━━━━━ Study material ━━━━━

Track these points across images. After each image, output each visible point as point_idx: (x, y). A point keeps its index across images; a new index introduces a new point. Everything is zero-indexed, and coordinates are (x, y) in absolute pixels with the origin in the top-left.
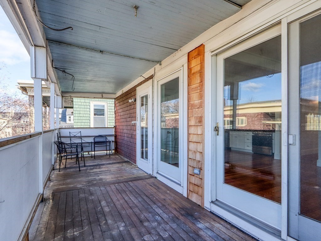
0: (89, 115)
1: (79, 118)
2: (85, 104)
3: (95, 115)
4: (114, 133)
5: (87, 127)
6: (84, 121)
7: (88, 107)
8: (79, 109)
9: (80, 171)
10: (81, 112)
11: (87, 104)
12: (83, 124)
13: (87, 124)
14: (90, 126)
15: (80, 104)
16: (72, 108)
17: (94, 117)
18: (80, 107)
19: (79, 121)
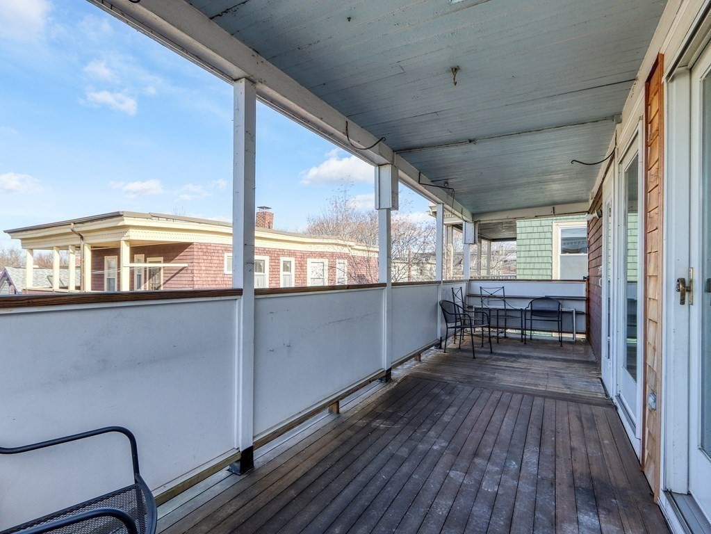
0: (549, 254)
1: (528, 260)
2: (540, 229)
3: (564, 251)
4: (584, 294)
5: (545, 278)
6: (537, 266)
7: (548, 235)
8: (527, 242)
9: (474, 358)
10: (533, 248)
11: (546, 229)
12: (535, 272)
13: (544, 272)
14: (551, 276)
15: (529, 230)
16: (514, 239)
17: (561, 256)
18: (530, 236)
19: (528, 266)
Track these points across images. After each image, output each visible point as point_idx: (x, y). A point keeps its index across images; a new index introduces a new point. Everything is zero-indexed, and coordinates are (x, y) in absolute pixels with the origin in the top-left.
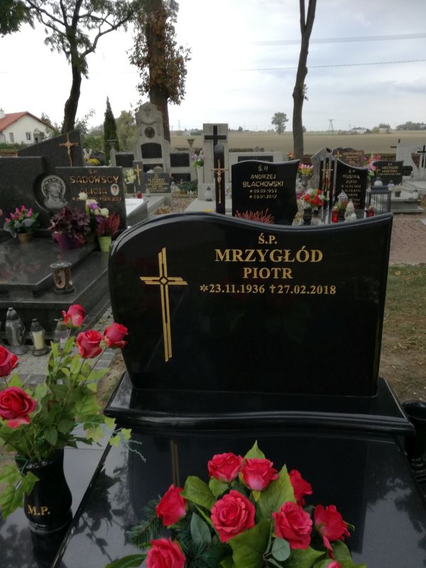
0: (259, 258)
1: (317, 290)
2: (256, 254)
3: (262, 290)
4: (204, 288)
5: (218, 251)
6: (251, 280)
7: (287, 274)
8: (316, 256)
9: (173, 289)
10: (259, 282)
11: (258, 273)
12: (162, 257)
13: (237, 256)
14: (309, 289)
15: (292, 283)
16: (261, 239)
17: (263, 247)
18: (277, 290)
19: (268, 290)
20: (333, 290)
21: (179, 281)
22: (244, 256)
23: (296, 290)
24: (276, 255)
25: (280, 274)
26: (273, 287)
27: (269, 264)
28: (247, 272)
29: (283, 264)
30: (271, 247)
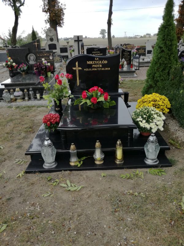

━━━━━

## What to work on
Copy out the records from their first line through the line containing "12: (83, 124)", including both of those lines, and leave the pictures out of your answer.

## Exercise answer
Track these points across images. After each image, output each visible point as point_idx: (x, y). A point keeps its index across images; a new index introduces a new point. Everything is zero-indexed, and coordinates are (x, y) in absolute pixels with the origin in the top-left.
0: (89, 115)
1: (79, 118)
2: (85, 104)
3: (95, 115)
4: (114, 133)
5: (87, 127)
6: (84, 121)
7: (88, 107)
8: (79, 109)
9: (80, 171)
10: (81, 112)
11: (87, 104)
12: (83, 124)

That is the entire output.